Dalam rilis, Sabtu (14/11), disebut, rumah kelola sampah sebagai bentuk komitmen pelestarian Danau Toba ini dibangun di Kabupaten Balige, Sumatera Utara.
Pendidikan, pelatihan serta sarana rumah kelola sampah akan diwujudkan pada tahun 2026.
Ketua Pusat Studi Kebijakan Publik dan Politik (Pustaka) UHKBPN Pematangsiantar, Rindu Erwin Marpaung menjelaskan, rumah kelola sampah diinisiasi sebagai pusat edukasi, pengolahan, dan pemberdayaan masyarakat dalam menangani limbah, khususnya eceng gondok yang selama ini menumpuk di perairan tepi Danau Toba.
Melalui fasilitas ini, masyarakat akan dilatih mengolah limbah menjadi produk bernilai ekonomis, sekaligus menjaga kebersihan destinasi wisata unggulan.
Direktur SDM SPMT, Edi Priyanto mengatakan kegiatan ini contoh nyata sinergi akademisi dan pemerintah daerah mampu menghasilkan solusi yang berdampak langsung bagi masyarakat.
Dengan edukasi dan pendampingan dari UHKBPN Pematangsiantar, masyarakat memiliki kemampuan baru untuk mengolah sampah, termasuk eceng gondok menjadi sumber penghasilan.

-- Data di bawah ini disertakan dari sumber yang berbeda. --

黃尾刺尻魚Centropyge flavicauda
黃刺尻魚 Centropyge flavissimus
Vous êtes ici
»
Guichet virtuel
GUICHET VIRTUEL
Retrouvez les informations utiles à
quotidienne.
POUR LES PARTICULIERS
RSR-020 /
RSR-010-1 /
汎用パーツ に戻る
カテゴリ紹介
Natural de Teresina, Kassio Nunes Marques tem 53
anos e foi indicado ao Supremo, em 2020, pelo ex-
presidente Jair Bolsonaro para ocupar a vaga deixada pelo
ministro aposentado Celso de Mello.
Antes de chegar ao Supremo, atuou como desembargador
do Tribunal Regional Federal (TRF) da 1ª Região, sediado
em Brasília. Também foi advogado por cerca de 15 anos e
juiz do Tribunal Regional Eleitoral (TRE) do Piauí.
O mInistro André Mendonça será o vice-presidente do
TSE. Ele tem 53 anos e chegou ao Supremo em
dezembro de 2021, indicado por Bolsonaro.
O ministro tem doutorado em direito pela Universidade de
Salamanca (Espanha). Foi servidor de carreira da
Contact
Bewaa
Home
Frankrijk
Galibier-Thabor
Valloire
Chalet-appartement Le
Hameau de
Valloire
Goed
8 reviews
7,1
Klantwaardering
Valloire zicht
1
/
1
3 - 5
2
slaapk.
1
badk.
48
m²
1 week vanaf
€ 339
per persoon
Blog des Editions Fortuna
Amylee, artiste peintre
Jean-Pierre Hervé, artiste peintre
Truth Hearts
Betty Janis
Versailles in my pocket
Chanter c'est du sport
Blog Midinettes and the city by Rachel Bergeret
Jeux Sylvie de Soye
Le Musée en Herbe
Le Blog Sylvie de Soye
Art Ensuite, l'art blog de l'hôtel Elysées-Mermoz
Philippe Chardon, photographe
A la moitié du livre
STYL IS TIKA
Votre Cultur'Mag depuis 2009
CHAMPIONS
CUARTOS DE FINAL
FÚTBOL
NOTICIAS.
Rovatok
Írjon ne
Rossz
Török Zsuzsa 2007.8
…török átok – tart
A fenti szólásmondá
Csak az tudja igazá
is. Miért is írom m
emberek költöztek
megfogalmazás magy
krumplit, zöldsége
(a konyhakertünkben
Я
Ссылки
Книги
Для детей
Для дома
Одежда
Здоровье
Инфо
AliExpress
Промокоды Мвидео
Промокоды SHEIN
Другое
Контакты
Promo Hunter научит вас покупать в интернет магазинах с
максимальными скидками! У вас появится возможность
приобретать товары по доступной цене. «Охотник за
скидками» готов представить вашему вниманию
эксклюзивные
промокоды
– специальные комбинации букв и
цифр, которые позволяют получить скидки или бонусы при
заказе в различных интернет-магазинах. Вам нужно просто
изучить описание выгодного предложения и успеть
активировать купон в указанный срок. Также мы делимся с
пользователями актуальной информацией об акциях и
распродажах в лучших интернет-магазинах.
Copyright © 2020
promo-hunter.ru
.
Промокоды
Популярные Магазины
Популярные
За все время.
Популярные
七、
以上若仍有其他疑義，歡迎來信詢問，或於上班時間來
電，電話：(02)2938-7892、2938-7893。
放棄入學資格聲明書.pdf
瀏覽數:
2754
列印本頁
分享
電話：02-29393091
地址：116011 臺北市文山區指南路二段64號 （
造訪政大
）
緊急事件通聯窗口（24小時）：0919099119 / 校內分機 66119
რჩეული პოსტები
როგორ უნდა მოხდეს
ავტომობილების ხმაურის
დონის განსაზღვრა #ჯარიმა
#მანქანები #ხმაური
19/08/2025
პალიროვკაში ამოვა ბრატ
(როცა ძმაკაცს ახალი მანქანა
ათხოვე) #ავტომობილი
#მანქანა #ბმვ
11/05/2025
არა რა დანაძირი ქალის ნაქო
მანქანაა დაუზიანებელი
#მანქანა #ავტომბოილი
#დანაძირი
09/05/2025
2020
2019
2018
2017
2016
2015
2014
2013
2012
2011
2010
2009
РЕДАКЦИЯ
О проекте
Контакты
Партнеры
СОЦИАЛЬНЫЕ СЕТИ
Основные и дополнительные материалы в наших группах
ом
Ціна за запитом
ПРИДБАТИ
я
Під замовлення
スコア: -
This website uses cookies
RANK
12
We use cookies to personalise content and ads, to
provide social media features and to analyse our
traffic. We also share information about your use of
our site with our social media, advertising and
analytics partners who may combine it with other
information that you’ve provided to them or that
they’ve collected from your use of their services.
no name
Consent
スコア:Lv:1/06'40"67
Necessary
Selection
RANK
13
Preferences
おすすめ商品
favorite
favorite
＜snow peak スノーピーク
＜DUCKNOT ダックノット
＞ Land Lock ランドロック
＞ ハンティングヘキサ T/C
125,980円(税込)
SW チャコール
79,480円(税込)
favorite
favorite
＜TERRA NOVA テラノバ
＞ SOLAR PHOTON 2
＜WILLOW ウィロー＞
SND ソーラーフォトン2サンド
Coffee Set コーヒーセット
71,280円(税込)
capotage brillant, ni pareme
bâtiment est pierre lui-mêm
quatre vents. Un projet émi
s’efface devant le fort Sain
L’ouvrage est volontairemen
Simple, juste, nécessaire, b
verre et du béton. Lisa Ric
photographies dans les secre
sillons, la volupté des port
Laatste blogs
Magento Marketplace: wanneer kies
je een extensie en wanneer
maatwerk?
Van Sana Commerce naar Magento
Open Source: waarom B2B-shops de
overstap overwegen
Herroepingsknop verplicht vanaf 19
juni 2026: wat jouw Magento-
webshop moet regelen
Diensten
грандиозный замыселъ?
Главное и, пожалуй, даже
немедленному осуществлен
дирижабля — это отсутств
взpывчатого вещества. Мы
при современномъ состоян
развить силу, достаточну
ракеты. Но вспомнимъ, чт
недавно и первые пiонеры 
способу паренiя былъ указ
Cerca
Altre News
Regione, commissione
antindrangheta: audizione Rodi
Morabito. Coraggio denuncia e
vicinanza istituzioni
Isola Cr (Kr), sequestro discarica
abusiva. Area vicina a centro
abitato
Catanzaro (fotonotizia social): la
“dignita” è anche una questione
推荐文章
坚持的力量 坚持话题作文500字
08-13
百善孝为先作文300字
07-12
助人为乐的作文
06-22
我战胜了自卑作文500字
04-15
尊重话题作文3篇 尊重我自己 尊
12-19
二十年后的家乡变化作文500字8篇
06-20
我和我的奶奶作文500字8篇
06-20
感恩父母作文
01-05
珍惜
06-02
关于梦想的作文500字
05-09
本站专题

Keberadaan rumah kelola ini adalah langkah penting untuk memastikan Danau Toba tidak hanya bersih dan terjaga, tetapi juga menjadi ruang ekonomi kreatif bagi warga sekitar.
Pelindo Multi Terminal katanya, akan terus mendukung upaya-upaya yang memajukan masyarakat sekaligus menjaga lingkungan.
Sementara, Rektor UHKBPN Pematangsiantar, Muktar Panjaitan menyatakan, kesiapan pihaknya mewujudkan kerjasama yang nyata.
Kolaborasi dengan dunia nyata seperti dukungan sistem dari SPMT dan ilmu pengetahuan dari universitas akan berdampak bagi kehidupan masyarakat.